The software to read RSS feeds is nothing new. Most mail clients offer that feature and several smaller products specifically targeted at parsing and reading RSS and Atom feeds. Also, software to automatically post to blogs is nothing new. Several packages offer the ability to post to blogs without the aid of a browser, including the power to post across multiple blogs and in different formats.
It was only a matter of time before someone sinister combined the two to create a form of automated plagiairsm.
The idea is simple. You create a blog centered on a topic and input a bunch of applicable feeds into your software. The software scans for the keywords you chose, steals (or “scrapes”) the content that matches the keywords and posts it to your new temple of copyright infringement. Throw in a few advertisements (like Google Adsensercexswfrafuawb) and you have an automated money machine operating twenty four hours a day, seven days a week.
However, if it’s a license to print money, it’s printed on the back of their victims’ copyright certificates.
An example of how this could work is Buzzburner by Feedburner. Buzzburner is fundamentally designed to help cross-promote different blogs by displaying information using established feeds. It’s a very cool utility that also showcases the potential for trouble. After all, one can theoretically take this code and center their entire blog around it. No original content required.
Rest assured though that the bad guys have all of the tools they need to automatically scrape and repost. Several bloggers have already fallen victim to these farming sites and the problem is only going to grow as the theft becomes easier and more lucrative.
However, even the best scraping software doesn’t make for good plagiarism. Most bloggers, including myself, post links or make references to past articles. Automatic software, which just copies and pastes the post, doesn’t remove those links. This clearly marks the stolen articles as being unoriginal and taints the blog in the eyes of even the most casual observer.
This doesn’t matter to the scrapers though, they’re just wanting to get good search engine fodder so they can drive traffic and get the clicks. They don’t care if anyone actually reads their plagiarized content so long as they click the ads. Quantity, not quality, is what counts.

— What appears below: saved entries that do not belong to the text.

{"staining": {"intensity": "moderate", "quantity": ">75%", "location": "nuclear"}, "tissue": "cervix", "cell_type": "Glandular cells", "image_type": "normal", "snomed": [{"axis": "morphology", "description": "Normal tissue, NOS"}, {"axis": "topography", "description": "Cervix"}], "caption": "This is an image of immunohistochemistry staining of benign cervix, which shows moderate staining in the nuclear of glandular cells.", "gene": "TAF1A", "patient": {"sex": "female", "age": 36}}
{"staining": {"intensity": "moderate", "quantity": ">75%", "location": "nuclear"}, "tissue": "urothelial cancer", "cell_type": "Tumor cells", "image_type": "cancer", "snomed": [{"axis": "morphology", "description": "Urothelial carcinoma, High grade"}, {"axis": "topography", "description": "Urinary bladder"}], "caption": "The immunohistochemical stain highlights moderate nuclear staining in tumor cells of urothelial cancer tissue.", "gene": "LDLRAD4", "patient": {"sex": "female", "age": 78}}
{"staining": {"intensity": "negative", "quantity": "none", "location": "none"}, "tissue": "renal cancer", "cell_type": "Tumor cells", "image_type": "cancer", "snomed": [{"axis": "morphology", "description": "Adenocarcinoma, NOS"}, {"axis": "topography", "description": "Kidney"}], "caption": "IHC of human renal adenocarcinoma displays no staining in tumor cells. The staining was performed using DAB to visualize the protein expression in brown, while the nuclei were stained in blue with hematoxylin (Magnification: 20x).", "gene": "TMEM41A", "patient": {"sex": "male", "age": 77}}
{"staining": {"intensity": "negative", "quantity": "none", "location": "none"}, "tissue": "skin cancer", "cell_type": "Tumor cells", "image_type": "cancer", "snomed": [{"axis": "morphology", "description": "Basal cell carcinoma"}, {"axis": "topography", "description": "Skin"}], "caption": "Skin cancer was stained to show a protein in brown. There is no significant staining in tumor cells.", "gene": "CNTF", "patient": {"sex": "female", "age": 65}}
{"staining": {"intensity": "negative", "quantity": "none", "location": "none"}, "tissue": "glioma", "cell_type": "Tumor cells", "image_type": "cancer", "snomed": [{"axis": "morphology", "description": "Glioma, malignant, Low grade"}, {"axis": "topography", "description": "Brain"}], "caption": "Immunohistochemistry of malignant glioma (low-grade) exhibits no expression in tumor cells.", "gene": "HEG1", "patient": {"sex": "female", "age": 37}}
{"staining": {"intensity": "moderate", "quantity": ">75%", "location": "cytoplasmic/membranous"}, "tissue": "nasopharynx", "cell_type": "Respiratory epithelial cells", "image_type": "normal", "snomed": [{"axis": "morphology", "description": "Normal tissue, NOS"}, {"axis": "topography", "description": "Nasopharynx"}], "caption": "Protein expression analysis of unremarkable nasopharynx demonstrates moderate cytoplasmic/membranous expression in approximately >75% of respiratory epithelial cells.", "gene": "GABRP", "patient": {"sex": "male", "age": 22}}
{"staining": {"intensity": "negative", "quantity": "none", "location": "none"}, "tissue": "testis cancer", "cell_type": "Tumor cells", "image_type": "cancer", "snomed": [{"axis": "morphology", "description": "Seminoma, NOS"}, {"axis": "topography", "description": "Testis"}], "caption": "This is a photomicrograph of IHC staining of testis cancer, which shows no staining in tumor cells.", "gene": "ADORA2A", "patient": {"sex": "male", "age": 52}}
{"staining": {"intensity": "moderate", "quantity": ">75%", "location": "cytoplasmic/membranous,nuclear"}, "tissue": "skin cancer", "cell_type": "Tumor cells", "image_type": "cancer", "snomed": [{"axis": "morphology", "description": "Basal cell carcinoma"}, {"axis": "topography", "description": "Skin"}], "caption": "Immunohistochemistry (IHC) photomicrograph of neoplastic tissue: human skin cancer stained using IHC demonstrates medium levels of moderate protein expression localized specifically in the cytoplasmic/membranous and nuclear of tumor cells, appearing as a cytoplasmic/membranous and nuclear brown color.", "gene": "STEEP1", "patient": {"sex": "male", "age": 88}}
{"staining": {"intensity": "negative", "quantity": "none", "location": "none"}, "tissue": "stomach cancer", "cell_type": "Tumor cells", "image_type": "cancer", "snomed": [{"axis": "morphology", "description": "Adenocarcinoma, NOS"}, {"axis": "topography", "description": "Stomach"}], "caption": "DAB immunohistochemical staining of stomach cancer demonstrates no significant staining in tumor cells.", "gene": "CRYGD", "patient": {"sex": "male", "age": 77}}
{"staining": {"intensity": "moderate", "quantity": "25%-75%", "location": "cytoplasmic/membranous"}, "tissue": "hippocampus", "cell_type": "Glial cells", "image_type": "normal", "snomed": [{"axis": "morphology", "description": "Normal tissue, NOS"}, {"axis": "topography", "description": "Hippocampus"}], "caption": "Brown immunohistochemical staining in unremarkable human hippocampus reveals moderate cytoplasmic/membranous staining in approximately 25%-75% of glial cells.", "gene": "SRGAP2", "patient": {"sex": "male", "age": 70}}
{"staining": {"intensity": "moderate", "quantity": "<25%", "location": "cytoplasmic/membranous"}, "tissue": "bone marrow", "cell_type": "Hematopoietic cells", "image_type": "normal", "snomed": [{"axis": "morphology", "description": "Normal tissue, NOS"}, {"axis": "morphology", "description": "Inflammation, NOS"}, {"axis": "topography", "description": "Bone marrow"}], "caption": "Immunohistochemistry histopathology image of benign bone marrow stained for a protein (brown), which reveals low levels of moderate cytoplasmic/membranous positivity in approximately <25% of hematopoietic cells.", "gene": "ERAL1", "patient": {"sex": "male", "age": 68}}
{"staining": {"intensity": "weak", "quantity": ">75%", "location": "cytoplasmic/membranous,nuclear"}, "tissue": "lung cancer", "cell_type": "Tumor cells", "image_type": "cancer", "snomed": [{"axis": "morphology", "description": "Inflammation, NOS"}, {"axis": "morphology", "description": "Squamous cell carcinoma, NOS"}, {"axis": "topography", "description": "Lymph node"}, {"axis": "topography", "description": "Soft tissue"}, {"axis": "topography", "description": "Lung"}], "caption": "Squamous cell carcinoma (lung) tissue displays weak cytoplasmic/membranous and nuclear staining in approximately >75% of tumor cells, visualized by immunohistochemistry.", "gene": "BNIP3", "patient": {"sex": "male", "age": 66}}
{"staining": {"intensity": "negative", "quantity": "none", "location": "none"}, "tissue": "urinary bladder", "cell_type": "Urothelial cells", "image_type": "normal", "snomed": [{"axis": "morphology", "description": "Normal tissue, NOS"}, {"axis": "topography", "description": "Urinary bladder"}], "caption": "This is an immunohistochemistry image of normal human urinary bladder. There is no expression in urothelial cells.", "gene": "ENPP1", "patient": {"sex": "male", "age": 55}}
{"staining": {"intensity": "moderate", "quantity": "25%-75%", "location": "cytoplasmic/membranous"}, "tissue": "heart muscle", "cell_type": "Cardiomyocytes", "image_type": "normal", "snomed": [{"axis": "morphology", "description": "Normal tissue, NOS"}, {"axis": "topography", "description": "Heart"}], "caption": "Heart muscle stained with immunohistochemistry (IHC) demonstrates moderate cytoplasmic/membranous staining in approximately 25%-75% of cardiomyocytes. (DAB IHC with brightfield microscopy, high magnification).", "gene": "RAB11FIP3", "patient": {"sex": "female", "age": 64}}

For the time being at least, the biggest threat still comes from the human plagiarists who copy and paste content, manipulate it to appear as if it where their own and repost it. They’re the ones who cause the most confusion, the ones who benefit the most from their plagiarsim, gaining both reputation and revenue, and are the most difficult to stop.
The worry though is that the scrapers will upgrade their software to address many of these shortcomings and will be able to create whole blogs that can be mistaken, even by humans, as being legit. This will create many new challenges for bloggers and may result in a shift in the way RSS feeds are used.
Because, no matter how true the maxim of “there is no such thing as bad technology” is, evil minds can warp advances of any kind to their advantage. More than anything, this might expose a serious vulnerability in the concept of RSS and may force us all to look at the way we use it and seek out new ways to improve the technology so that it can’t be perverted again.